Tatuagens na Oceânia
Apesar da origem taitiana da palavra “tatuagem”, os arqueólogos descobriram relativamente poucas evidências de tatuagens na antiga Polinésia – o clima quente e húmido dos trópicos não se presta à mumificação. Em 2019, investigadores identificaram um conjunto de ferramentas de tatuar, feito de osso humano, que se pensa datar da alvorada da cultura Polinésia, no actual Tonga, há cerca de 2700 anos.
No entanto, os especialistas ainda não sabem quais eram os motivos preferidos dos antigos polinésios, nem qual o significado das marcas para eles, especulando que poderiam indicar a pertença a um grupo social específico, ritos de passagem ou desejo de protecção do mal.

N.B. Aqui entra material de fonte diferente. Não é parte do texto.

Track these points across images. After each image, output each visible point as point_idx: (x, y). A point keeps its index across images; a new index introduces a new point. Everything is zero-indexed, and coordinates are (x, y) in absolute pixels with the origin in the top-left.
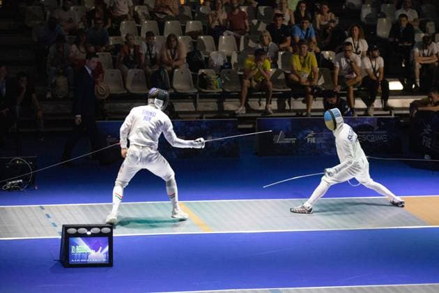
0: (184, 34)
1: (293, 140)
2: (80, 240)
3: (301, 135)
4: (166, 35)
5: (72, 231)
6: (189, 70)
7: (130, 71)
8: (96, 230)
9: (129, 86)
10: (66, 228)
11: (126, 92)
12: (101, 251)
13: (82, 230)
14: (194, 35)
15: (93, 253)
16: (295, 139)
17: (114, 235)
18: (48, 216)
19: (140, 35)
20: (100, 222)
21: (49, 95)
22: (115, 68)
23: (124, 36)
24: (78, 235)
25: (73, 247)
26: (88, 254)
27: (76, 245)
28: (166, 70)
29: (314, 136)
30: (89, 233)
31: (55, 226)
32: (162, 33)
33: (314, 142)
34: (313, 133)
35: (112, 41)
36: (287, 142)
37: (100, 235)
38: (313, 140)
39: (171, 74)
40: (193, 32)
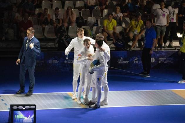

Como explica Luc Renaut, um historiador da arte francês, no seu ensaio Ancient Ink: The Archaeology of Tattooing, as representações de figuras “possivelmente tatuadas” em obras de arte antigas oferecem uma visão fascinante de práticas de tatuagem ainda mais antigas. Contudo, “poucas sobrevivem ao escrutínio”, e os estilos artísticos da antiguidade não podem ser fiavelmente interpretados como representações de tatuagens reais.
Juntamente com o conjunto de evidências descobertas em múmias mais antigas do que Ötzi, isso sugere que a verdadeira história das tatuagens poderá nunca ser completamente descoberta. Entretanto, existem muitas tatuagens para observar – e muito por aprender sobre uma prática verdadeiramente ancestral.